Cox is also a “victim, witness and informant,” she says, “to subversive activities and efforts organized by Law Colleges, State and Federal Bar Associations, to attack our constitutional form of government and subversively, secretly force socialism, communism and imperialism types of government onto the people of the United States of America.” (Please assume there is a “[sic]” after every such quote.) Speaking for myself, at least, I am not trying to do any of that. This is just a general claim that the legal system is all a big conspiracy against the People, or these People, anyway; while the legal system certainly has major problems, it is not that. Cox goes on to say that lawyers “have violated the separations of powers so they could create special privileges and immunities for themselves” and attack “our domestic tranquility,” and yes, some of those words are in the Constitution but that doesn’t mean a sentence using all those words will make any sense.

What else? The government conspired to attempt to murder her (which it didn’t); the occupiers were engaged in “hostile adverse possession … a legal way to challenge ‘clouded land titles’ and un-cloud them” (which it isn’t); citizens are entitled to call their own grand juries or “inquest juries” (which they aren’t); and “it is common practice for State Bar Members to redirect blame” (which … actually, she has a point there, we do that).

Finally, the relief Ms. Cox is seeking includes some interesting items.

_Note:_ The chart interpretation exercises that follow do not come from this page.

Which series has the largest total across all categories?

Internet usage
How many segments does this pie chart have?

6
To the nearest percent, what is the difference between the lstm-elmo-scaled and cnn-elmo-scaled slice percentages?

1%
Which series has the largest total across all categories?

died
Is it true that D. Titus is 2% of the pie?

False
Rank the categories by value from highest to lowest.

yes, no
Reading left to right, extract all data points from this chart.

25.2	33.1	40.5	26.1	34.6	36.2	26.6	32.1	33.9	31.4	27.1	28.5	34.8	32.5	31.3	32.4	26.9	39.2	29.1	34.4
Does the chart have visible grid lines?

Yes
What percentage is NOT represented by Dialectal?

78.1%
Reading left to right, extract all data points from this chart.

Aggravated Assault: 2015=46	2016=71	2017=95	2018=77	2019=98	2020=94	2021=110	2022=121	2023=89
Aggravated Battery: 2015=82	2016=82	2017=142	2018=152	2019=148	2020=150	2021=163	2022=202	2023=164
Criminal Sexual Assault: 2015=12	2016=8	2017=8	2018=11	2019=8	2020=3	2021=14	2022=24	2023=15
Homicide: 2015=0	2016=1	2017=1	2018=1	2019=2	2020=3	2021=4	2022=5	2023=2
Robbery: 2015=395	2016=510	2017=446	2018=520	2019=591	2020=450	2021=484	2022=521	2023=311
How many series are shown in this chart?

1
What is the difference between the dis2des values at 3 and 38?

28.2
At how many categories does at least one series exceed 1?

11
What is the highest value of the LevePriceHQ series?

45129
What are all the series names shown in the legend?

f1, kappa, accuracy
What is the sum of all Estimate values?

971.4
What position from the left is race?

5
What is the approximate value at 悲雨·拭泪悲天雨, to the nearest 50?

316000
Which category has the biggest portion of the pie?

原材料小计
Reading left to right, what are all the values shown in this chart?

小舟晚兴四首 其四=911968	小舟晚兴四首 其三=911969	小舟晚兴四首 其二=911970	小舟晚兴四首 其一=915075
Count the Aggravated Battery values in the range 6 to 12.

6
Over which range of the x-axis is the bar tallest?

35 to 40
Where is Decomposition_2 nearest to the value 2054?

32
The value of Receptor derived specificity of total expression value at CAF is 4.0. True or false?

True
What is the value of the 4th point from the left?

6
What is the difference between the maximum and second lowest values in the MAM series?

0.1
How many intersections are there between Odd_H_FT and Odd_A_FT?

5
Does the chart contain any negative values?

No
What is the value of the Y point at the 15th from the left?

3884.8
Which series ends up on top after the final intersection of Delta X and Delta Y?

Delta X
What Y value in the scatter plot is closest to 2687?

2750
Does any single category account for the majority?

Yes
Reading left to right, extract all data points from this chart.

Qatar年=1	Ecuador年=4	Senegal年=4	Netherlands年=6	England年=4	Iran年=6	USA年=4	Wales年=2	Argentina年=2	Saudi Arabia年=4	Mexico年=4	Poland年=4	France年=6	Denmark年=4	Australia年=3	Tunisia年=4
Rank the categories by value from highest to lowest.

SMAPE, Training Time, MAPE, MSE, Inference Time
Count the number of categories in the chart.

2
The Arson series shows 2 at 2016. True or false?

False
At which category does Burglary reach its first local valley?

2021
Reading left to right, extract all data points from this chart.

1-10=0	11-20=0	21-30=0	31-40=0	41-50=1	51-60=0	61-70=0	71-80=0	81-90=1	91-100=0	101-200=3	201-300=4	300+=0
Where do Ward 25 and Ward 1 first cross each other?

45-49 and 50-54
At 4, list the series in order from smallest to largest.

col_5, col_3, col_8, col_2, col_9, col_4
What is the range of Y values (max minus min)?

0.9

She asks the court to stop trying to “identify [her] as a subject of corporate United States of America,” and instead acknowledge that she is a sovereign citizen. She also objects to having any judge who is a member of a bar association preside over her case because such a person necessarily has a conflict of interest. And maybe most importantly, she claims to have suffered “damages from the works of the devil in excess of $666,666,666,666.66” (over six hundred and sixty-six billion, just to be clear).

This is far from the largest demand ever made, though I guess it makes her point. The real issue, though, is that (as you should all know by now) there are significant procedural issues with suing the devil, including service of process. Here she hasn’t even named him as a defendant, so she’ll have to get over that hurdle first.